Someone emailed me recently and told me that the problem with today's kids are that their parents are always on their phones.
Thank you so much Ken from 1800. You probably didn't lift a finger with your own kids because your wife did it all.
Countless times, I've been out somewhere and another mum has said to me: "Oh, look at me, on my phone," guiltily tucking it away in between running around after her kids - who she has spent a morning with at home, whose bums she has wiped, tummies she has filled, bodies she has clothed, and who she has successfully got to a park for some fresh air and a run-around.
Now, excuse me for ignoring all the studies about how parents are ruining their precious kids' lives by touching their mobile phone while they are within 10 kilometres of them, but next time someone tells me it's phones ruining kids today, they are going to get my phone shoved somewhere painful.
I make no apology for being on my phone in front of my kids.
Recently, I went to a swimming lesson and spent the bulk of it on my phone. Another time I read my newspaper, in between glances up and the odd thumbs up.
Oh, I wasn't watching my kid for every second of his swimming lesson! His life is ruined because I didn't etch every movement into my memory for eternity!
I am so sick of people making out like you have to watch every second of your kids' lives.
I have seen every milestone. Well, I assume I saw their first steps, maybe it was their second steps and I was on my phone for their first ones. Does it really matter?

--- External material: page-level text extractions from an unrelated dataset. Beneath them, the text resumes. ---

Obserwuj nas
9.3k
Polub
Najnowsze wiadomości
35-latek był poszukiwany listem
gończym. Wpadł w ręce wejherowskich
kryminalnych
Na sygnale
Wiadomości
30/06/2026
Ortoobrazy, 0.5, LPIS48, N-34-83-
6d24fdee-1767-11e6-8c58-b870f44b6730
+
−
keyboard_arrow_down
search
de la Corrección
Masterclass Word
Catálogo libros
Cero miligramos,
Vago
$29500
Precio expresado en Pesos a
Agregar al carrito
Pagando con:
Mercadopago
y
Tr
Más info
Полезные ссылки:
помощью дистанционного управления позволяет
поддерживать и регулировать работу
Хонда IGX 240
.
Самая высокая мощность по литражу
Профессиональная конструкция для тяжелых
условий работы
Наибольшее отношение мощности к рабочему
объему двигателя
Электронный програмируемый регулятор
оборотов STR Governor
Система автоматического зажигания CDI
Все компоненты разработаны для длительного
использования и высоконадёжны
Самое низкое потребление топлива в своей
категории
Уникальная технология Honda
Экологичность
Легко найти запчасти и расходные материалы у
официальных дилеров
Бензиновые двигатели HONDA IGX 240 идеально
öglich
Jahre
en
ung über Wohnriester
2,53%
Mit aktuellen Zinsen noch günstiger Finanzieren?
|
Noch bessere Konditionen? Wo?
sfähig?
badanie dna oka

I have seen so much of them – including a stack of things I never wanted to see.
Did you know, Ken, I watched my son sing "happy birthday" to his penis while he was in the bath the other night?
Kids these days get more attention than ever. What happened back in your day when parents were so much better, Ken? Your wife couldn't have engaged with your kids all day either, you know, in between washing all the cloth nappies without a washing machine, cooking dinner and sewing clothes and cleaning the house and, you know, somehow surviving without contraception and having a billion children. How much precious time did you really give your kids?

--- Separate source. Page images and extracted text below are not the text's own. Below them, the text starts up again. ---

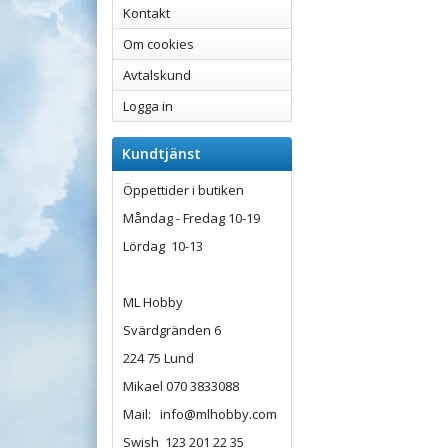
Kontakt
Om cookies
Avtalskund
Logga in
Kundtjänst
Öppettider i butiken
Måndag - Fredag 10-19
Lördag 10-13
ML Hobby
Svärdgränden 6
224 75 Lund
Mikael 070 3833088
Mail: info@mlhobby.com
Swish 123 201 22 35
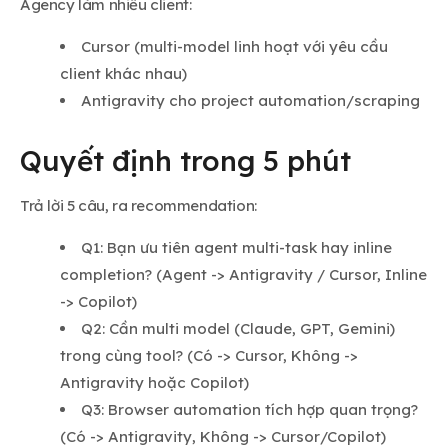
Agency làm nhiều client:
Cursor (multi-model linh hoạt với yêu cầu
client khác nhau)
Antigravity cho project automation/scraping
Quyết định trong 5 phút
Trả lời 5 câu, ra recommendation:
Q1: Bạn ưu tiên agent multi-task hay inline
completion? (Agent -> Antigravity / Cursor, Inline
-> Copilot)
Q2: Cần multi model (Claude, GPT, Gemini)
trong cùng tool? (Có -> Cursor, Không ->
Antigravity hoặc Copilot)
Q3: Browser automation tích hợp quan trọng?
(Có -> Antigravity, Không -> Cursor/Copilot)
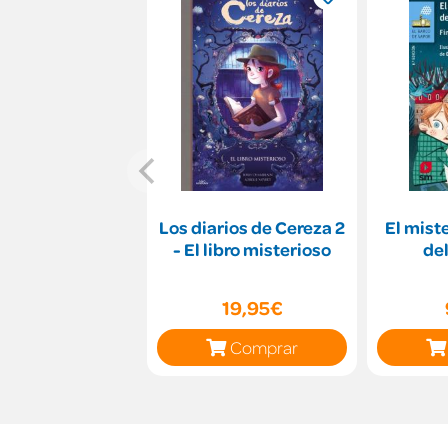
Los diarios de Cereza 2
El mist
- El libro misterioso
de
19,95€
Comprar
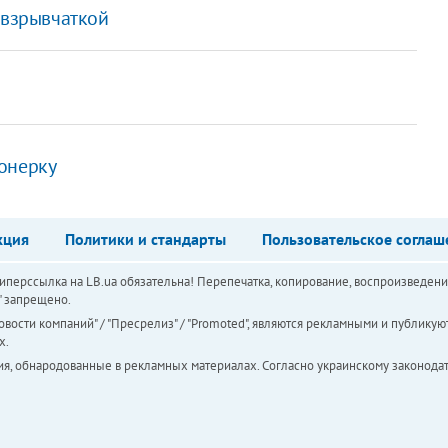
 взрывчаткой
онерку
кция
Политики и стандарты
Пользовательское соглаш
перссылка на LB.ua обязательна! Перепечатка, копирование, воспроизведени
а" запрещено.
вости компаний" / "Пресрелиз" / "Promoted", являются рекламными и публикуют
х.
ия, обнародованные в рекламных материалах. Согласно украинскому законодат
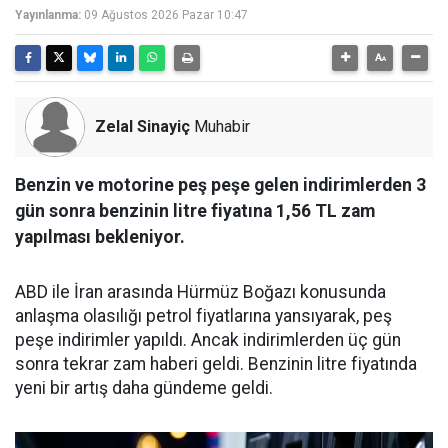
Yayınlanma:
09 Ağustos 2026 Pazar 10:47
Zelal Sinayiç
Muhabir
Benzin ve motorine peş peşe gelen indirimlerden 3
gün sonra benzinin litre fiyatına 1,56 TL zam
yapılması bekleniyor.
ABD ile İran arasında Hürmüz Boğazı konusunda
anlaşma olasılığı petrol fiyatlarına yansıyarak, peş
peşe indirimler yapıldı. Ancak indirimlerden üç gün
sonra tekrar zam haberi geldi. Benzinin litre fiyatında
yeni bir artış daha gündeme geldi.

They basically raised themselves and you're judging us for a few minutes on our phone?
Sometimes, as a toddler has an epic meltdown that nothing seems to help, pulling out my phone for a mindless scroll (or hunt for a solution) gives me just enough space to come back to the situation with a new approach.
Sometimes messaging a friend and hearing they are having the same crappy day has been the difference between me snapping or having a meltdown myself.

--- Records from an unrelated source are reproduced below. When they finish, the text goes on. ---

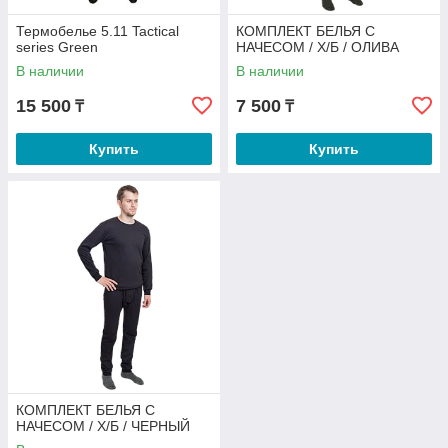
Термобелье 5.11 Tactical
КОМПЛЕКТ БЕЛЬЯ С
series Green
НАЧЕСОМ / Х/Б / ОЛИВА
В наличии
В наличии
15 500
7 500
₸
₸
Купить
Купить
КОМПЛЕКТ БЕЛЬЯ С
НАЧЕСОМ / Х/Б / ЧЕРНЫЙ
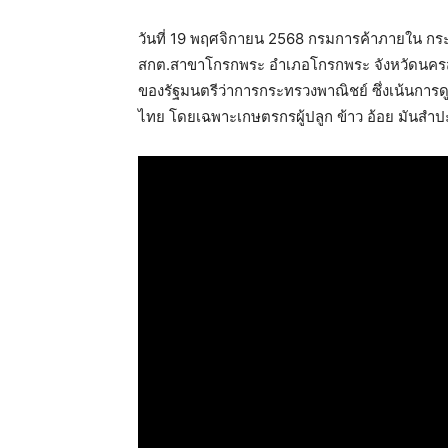
วันที่ 19 พฤศจิกายน 2568 กรมการค้าภายใน กร
สกต.สาขาโกรกพระ อำเภอโกรกพระ จังหวัดนครส
ของรัฐมนตรีว่าการกระทรวงพาณิชย์ ซึ่งเน้นกา
ไทย โดยเฉพาะเกษตรกรผู้ปลูก ข้าว อ้อย มันสำ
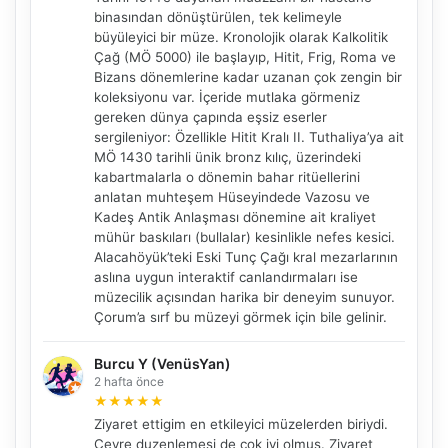
binasından dönüştürülen, tek kelimeyle
büyüleyici bir müze. Kronolojik olarak Kalkolitik
Çağ (MÖ 5000) ile başlayıp, Hitit, Frig, Roma ve
Bizans dönemlerine kadar uzanan çok zengin bir
koleksiyonu var. İçeride mutlaka görmeniz
gereken dünya çapında eşsiz eserler
sergileniyor: Özellikle Hitit Kralı II. Tuthaliya’ya ait
MÖ 1430 tarihli ünik bronz kılıç, üzerindeki
kabartmalarla o dönemin bahar ritüellerini
anlatan muhteşem Hüseyindede Vazosu ve
Kadeş Antik Anlaşması dönemine ait kraliyet
mühür baskıları (bullalar) kesinlikle nefes kesici.
Alacahöyük’teki Eski Tunç Çağı kral mezarlarının
aslına uygun interaktif canlandırmaları ise
müzecilik açısından harika bir deneyim sunuyor.
Çorum’a sırf bu müzeyi görmek için bile gelinir.
Burcu Y (VenüsYan)
2 hafta önce
★
★
★
★
★
Ziyaret ettigim en etkileyici müzelerden biriydi.
Cevre duzenlemesi de cok iyi olmus. Ziyaret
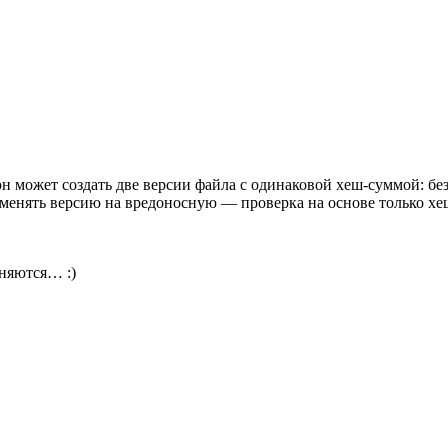
он может создать две версии файла с одинаковой хеш-суммой: б
 менять версию на вредоносную — проверка на основе только хе
аняются… :)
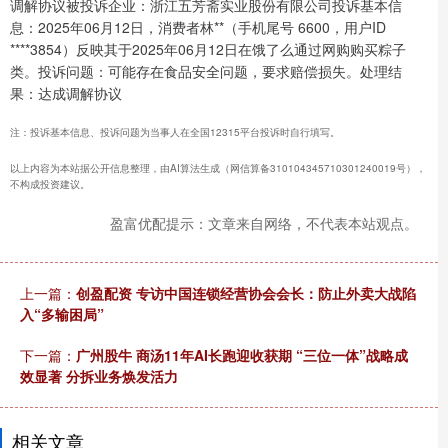
调解协议被投诉企业：浙江五芳斋实业股份有限公司投诉基本信
息：2025年06月12日，消费者林**（手机尾号 6600，用户ID
****3854）反映其于2025年06月12日在饿了么通过网购购买粽子
类。投诉问题：可能存在食品安全问题，要求赔偿损失。处理结
果：达成调解协议
注：投诉基本信息、投诉问题为当事人在全国12315平台投诉时自行填写。
以上内容为本站据公开信息整理，由AI算法生成（网信算备310104345710301240019号），
不构成投资建议。
盈富优配提示：文章来自网络，不代表本站观点。
上一篇：
创盈配资 专访中国连锁经营协会会长：防止外卖大战陷
入“多输困局”
下一篇：
广州股牛 商汤11年AI长跑迎收获期 “三位一体”战略成
效显著 分拆业务焕发活力
相关文章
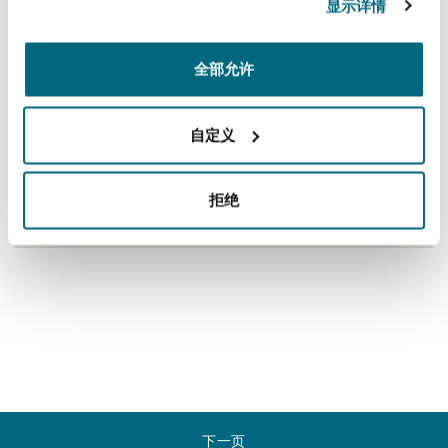
显示详情
上海
迈阿密
吉尔福德
Non-Contentious Commercial
Insurance Coverage
全部允许
新加坡
蒙特利尔
汉堡
Regulatory
自定义
Marine
悉尼
新泽西
利兹
Satellite & Space
拒绝
Political Risk & Trade Credit
乌兰巴托 – 联营办公室
纽约
利物浦
Product Liability & Recall
奥兰治县
伦敦
Property
菲尼克斯
马德里
下一页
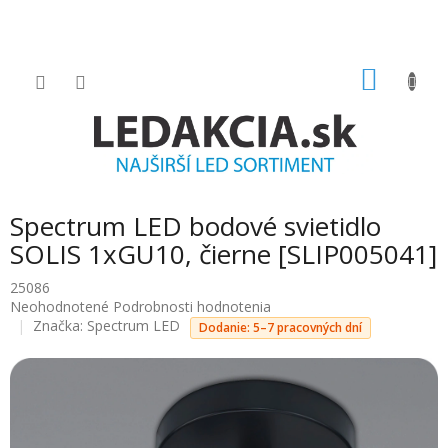
Prejsť
na
obsah
NÁKU
KOŠÍK
Spectrum LED bodové svietidlo
SOLIS 1xGU10, čierne [SLIP005041]
25086
Priemerné
Neohodnotené
Podrobnosti hodnotenia
hodnotenie
Značka:
Spectrum LED
Dodanie: 5–7 pracovných dní
produktu
je
0.0
z
5
hviezdičiek.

If I'm at a park with my kids, sometimes I'm there because I've catered to every relentless demand they have had all day.
Sometimes getting outside is the only thing I can think of so I can (semi) ignore them for a bit. So, if you see me on my phone, remember: Maybe I am taking a photo of them and sending it to their dad while he works, or to their grandparents who all live in other regions and only get to see them twice a year.
Perhaps I am paying a bill, or organising another outing my kids will get to enjoy with me more fully "present".
Maybe I am checking my social media which, some days, is my only link from what can be isolating days with kids to the outside world.
Or maybe you could just realise that it's not up to you to care how much I'm on my phone when you're judging me on just a tiny fraction of my day.